The deal includes America’s Greatest Gift To Israel, an article published in Business Insider, written by David Kushner. The film will be produced by Gotham Group’s Eric Robinson and Ellen Goldsmith-Vein, who are in production on Deliver Me From Nowhere, with Scott Cooper directing Jeremy Allen White in a drama about the existential crisis Bruce Springsteen worked through by writing and recording his masterpiece album Nebraska.

The preeminent wordsmith Sorkin, whose recent credits include Being The Ricardos, The Trial of the Chicago 7 and Broadway’s To Kill A Mockingbird, will script the story of Al Schwimmer, a post-WWII arms smuggler who helped create Israel’s air force, which helped the fledgling country survive.

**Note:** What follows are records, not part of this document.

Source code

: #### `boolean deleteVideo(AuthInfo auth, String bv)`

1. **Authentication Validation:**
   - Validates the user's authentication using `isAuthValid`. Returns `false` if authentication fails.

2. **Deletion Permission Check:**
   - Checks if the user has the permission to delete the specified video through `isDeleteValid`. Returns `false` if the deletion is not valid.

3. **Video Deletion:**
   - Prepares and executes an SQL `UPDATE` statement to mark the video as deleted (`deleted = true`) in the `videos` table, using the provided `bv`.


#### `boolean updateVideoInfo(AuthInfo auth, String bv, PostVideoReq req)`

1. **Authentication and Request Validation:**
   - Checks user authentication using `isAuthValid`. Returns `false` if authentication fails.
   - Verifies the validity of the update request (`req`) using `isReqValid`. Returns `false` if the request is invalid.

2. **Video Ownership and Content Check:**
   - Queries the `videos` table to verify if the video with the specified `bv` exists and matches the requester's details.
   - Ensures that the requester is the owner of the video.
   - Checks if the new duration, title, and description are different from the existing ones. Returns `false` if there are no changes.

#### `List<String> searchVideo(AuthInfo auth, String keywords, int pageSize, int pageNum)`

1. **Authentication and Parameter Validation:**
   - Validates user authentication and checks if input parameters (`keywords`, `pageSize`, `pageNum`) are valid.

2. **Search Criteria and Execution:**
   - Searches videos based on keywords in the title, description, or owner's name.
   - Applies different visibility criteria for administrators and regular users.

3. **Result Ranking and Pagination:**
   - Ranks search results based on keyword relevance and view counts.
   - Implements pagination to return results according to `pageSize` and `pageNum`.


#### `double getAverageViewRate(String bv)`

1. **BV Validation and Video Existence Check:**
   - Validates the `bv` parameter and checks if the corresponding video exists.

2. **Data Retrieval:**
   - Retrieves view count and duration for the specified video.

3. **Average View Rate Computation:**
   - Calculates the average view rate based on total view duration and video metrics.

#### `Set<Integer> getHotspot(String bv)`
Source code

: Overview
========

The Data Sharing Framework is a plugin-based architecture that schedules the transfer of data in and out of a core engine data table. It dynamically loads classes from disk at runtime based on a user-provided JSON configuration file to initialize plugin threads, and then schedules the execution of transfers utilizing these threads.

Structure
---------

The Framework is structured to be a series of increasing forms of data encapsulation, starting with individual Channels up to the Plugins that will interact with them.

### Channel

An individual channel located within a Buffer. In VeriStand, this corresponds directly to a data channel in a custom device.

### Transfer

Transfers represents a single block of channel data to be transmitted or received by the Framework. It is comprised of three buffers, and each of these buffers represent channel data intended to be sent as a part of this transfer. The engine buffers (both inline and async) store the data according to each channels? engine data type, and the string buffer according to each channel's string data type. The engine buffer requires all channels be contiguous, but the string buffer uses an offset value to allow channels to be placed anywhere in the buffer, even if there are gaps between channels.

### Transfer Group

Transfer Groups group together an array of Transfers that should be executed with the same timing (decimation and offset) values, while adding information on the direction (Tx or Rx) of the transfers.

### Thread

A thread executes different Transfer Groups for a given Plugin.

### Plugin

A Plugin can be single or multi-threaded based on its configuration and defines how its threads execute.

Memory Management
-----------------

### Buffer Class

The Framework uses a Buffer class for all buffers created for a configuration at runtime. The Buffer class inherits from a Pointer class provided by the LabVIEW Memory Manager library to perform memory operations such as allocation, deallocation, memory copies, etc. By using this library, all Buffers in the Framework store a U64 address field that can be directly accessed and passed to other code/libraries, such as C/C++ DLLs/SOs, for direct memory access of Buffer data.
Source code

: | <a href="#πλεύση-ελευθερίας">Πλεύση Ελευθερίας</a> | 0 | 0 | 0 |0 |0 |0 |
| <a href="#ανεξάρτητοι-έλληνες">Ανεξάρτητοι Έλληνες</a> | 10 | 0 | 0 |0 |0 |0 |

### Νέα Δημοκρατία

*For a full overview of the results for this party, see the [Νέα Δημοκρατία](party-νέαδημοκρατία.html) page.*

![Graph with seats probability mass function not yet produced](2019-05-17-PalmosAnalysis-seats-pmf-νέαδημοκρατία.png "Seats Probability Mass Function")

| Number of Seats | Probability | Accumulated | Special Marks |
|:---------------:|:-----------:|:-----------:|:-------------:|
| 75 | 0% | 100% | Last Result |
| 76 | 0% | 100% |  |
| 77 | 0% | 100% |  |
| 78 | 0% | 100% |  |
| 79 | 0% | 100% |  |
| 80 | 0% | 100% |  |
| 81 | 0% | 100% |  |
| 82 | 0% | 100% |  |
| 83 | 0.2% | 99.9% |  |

Schwimmer was a decorated World War II veteran from Connecticut. In 1948 and on the heels of the Holocaust, a homeland for the Jewish State was being carved out of Arab territory, and countries like Egypt and Jordan readied to drive out these new neighbors. America, not eager to inflame the Cold War in Middle East countries, publicly announced it would not provide military aid to Israel. Schwimmer masterminded a covert, illegal, international operation that the article describes as one part Argo and one part Mission: Impossible.” Schwimmer aligned with the Haganah, the Jewish underground paramilitary, and put together a rag tag group of WWII vets who defied an American embargo to smuggle 125 military planes and more than 50,000 weapons to Palestine. The volunteer accomplices included Bugsy Siegel’s publicist, mobster Meyer Lansky, Pee-wee Herman’s dad Milton Rubenfeld, and Frank Sinatra.

Many of the rifles and other arms came from Czechoslovakia, and were used by the Nazis. Accounts say that this action helped save Israel by giving the country a fighting chance in the war by establishing air superiority. Later, Schwimmer and accomplices turned themselves in; most of them were Jewish, and argued that seeing the abject cruelty and genocide perpetrated against the Jews in the Holocaust steeled their resolve to make a righteous moral choice. While they were spared prison terms, Schwimmer and others were fined and stripped of their civil rights. Schwimmer refused to seek a pardon at the time, but was pardoned anyway by President Bill Clinton in 2001. He died a decade later.

The heroic exploits of Schwimmer and his cohorts have been captured in several documentaries. There is the 2015 PBS docu A Wing and a Prayer by filmmaker Boaz Dvir, who interviewed Schwimmer and many of the surviving troops. The prevailing opinion was their efforts prevented a second Holocaust. There is also the Roberta Grossman-directed Above and Beyond docu, and Where I Stand: The Hank Greenspun Story, about the Bugsy Siegel publicist who fought for Israel.

Sorkin, who is separately working on a continuation of ground he covered in his script for The Social Network, is repped by WME.